**** Given entries ****

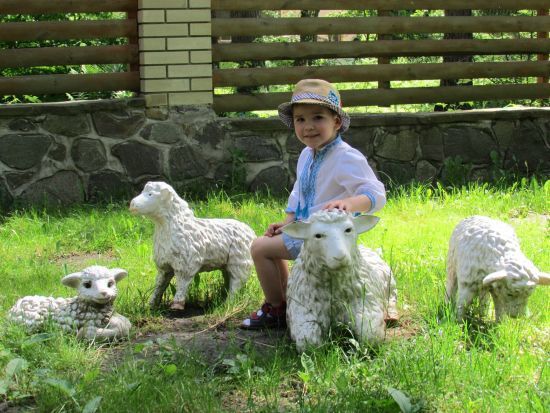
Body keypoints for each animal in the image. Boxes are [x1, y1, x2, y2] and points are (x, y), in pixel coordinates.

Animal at [129, 181, 256, 311]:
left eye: (150, 194)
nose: (132, 204)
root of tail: (251, 232)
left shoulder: (185, 264)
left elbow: (182, 283)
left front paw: (177, 305)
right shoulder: (164, 265)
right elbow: (159, 285)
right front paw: (152, 304)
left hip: (239, 261)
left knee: (237, 282)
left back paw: (228, 303)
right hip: (227, 264)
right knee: (230, 280)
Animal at [281, 209, 397, 352]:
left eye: (348, 230)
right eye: (317, 235)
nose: (340, 257)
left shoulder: (367, 303)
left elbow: (371, 335)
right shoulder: (303, 309)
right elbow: (308, 342)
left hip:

****

**Your assignment:** Each entry must be retyped word for word, with every image omitted.

**Solved exercise:**
Body keypoints for each animal in the image. Boxes are [x1, y1, x2, y2] and points are (x, y), in pixel coordinates.

Animal at [129, 181, 256, 311]:
left eye: (150, 194)
nose: (132, 204)
root of tail: (251, 232)
left shoulder: (185, 264)
left elbow: (182, 283)
left front paw: (177, 305)
right shoulder: (164, 265)
right elbow: (159, 285)
right front paw: (152, 304)
left hip: (239, 261)
left knee: (237, 282)
left back paw: (228, 303)
right hip: (227, 264)
right knee: (230, 280)
Animal at [281, 209, 397, 352]:
left eye: (348, 230)
right eye: (317, 235)
nose: (340, 257)
left shoulder: (367, 303)
left elbow: (371, 335)
right shoulder: (303, 309)
right elbow: (308, 342)
left hip:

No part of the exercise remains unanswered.